**PROBLEM:** All lines in the material with the string "Officers" should be listed.

**INPUT DATA:**
========================================

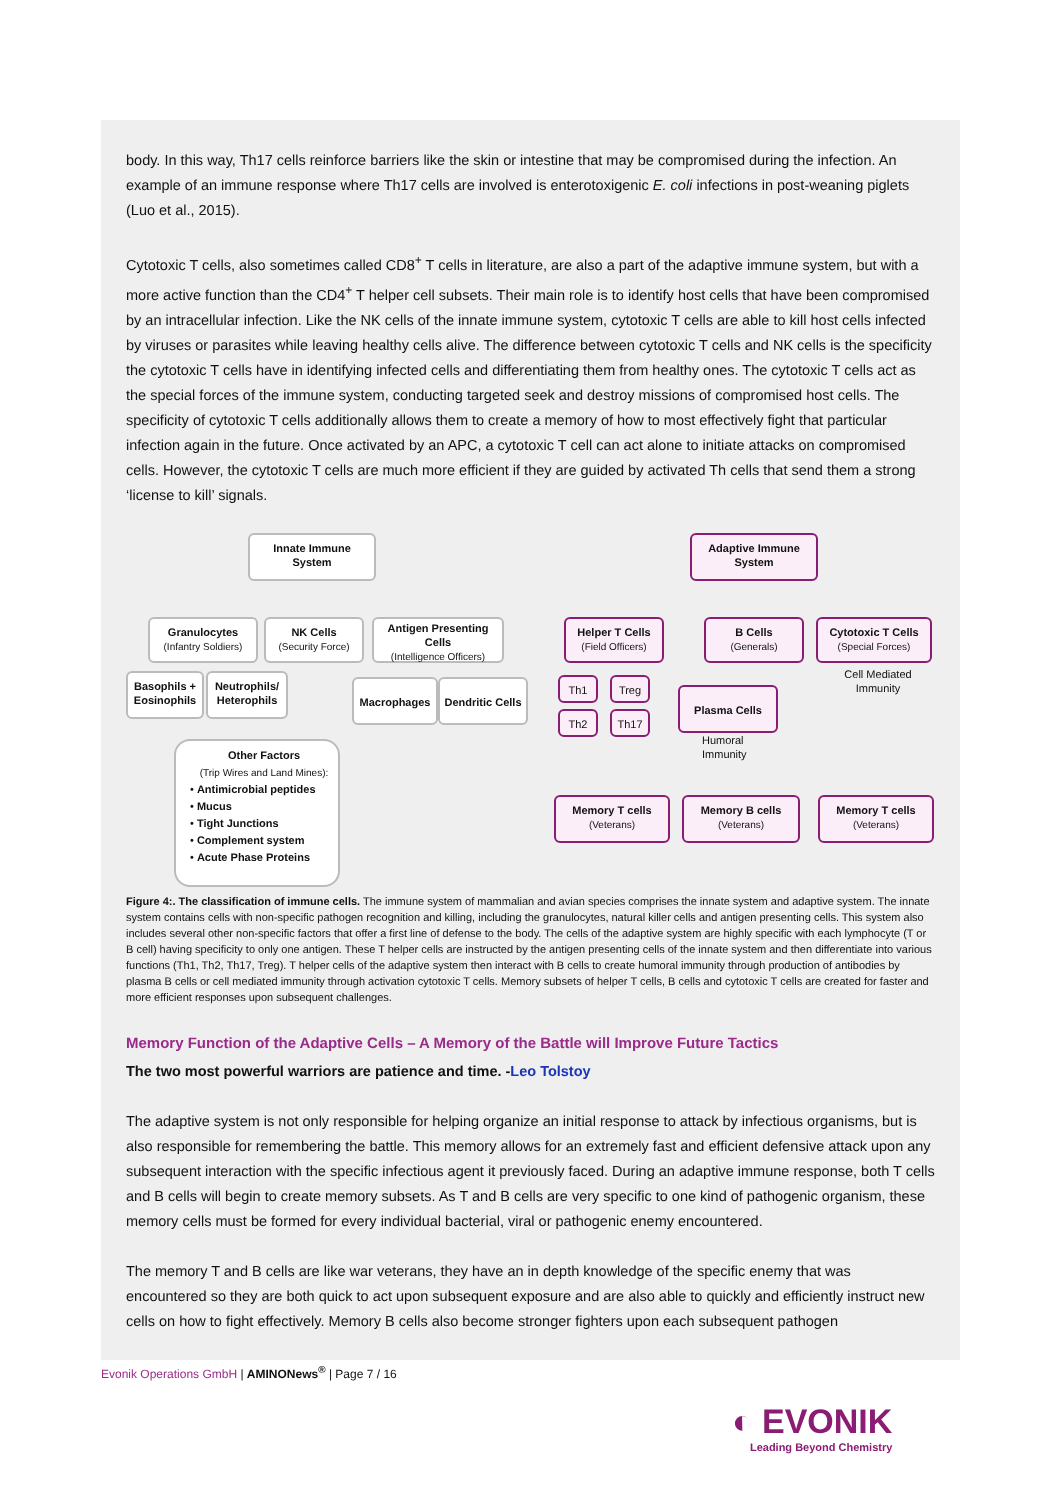body. In this way, Th17 cells reinforce barriers like the skin or intestine that may be compromised during the infection. An example of an immune response where Th17 cells are involved is enterotoxigenic E. coli infections in post-weaning piglets (Luo et al., 2015).
Cytotoxic T cells, also sometimes called CD8<sup>+</sup> T cells in literature, are also a part of the adaptive immune system, but with a more active function than the CD4<sup>+</sup> T helper cell subsets. Their main role is to identify host cells that have been compromised by an intracellular infection. Like the NK cells of the innate immune system, cytotoxic T cells are able to kill host cells infected by viruses or parasites while leaving healthy cells alive. The difference between cytotoxic T cells and NK cells is the specificity the cytotoxic T cells have in identifying infected cells and differentiating them from healthy ones. The cytotoxic T cells act as the special forces of the immune system, conducting targeted seek and destroy missions of compromised host cells. The specificity of cytotoxic T cells additionally allows them to create a memory of how to most effectively fight that particular infection again in the future. Once activated by an APC, a cytotoxic T cell can act alone to initiate attacks on compromised cells. However, the cytotoxic T cells are much more efficient if they are guided by activated Th cells that send them a strong ‘license to kill’ signals.
Innate Immune
System
Adaptive Immune
System
Granulocytes
(Infantry Soldiers)
NK Cells
(Security Force)
Antigen Presenting Cells
(Intelligence Officers)
Helper T Cells
(Field Officers)
B Cells
(Generals)
Cytotoxic T Cells
(Special Forces)
Basophils +
Eosinophils
Neutrophils/
Heterophils
Macrophages
Dendritic Cells
Th1 Treg
Th2 Th17
Plasma Cells
Cell Mediated Immunity
Humoral
Immunity
Other Factors
(Trip Wires and Land Mines):
• Antimicrobial peptides
• Mucus
• Tight Junctions
• Complement system
• Acute Phase Proteins
Memory T cells
(Veterans)
Memory B cells
(Veterans)
Memory T cells
(Veterans)
Figure 4:. The classification of immune cells. The immune system of mammalian and avian species comprises the innate system and adaptive system. The innate system contains cells with non-specific pathogen recognition and killing, including the granulocytes, natural killer cells and antigen presenting cells. This system also includes several other non-specific factors that offer a first line of defense to the body. The cells of the adaptive system are highly specific with each lymphocyte (T or B cell) having specificity to only one antigen. These T helper cells are instructed by the antigen presenting cells of the innate system and then differentiate into various functions (Th1, Th2, Th17, Treg). T helper cells of the adaptive system then interact with B cells to create humoral immunity through production of antibodies by plasma B cells or cell mediated immunity through activation cytotoxic T cells. Memory subsets of helper T cells, B cells and cytotoxic T cells are created for faster and more efficient responses upon subsequent challenges.
Memory Function of the Adaptive Cells – A Memory of the Battle will Improve Future Tactics
The two most powerful warriors are patience and time. -Leo Tolstoy
The adaptive system is not only responsible for helping organize an initial response to attack by infectious organisms, but is also responsible for remembering the battle. This memory allows for an extremely fast and efficient defensive attack upon any subsequent interaction with the specific infectious agent it previously faced. During an adaptive immune response, both T cells and B cells will begin to create memory subsets. As T and B cells are very specific to one kind of pathogenic organism, these memory cells must be formed for every individual bacterial, viral or pathogenic enemy encountered.
The memory T and B cells are like war veterans, they have an in depth knowledge of the specific enemy that was encountered so they are both quick to act upon subsequent exposure and are also able to quickly and efficiently instruct new cells on how to fight effectively. Memory B cells also become stronger fighters upon each subsequent pathogen
Evonik Operations GmbH | AMINONews<sup>®</sup> | Page 7 / 16
◐ EVONIK
Leading Beyond Chemistry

========================================

**RESULT:**
(Intelligence Officers)
(Field Officers)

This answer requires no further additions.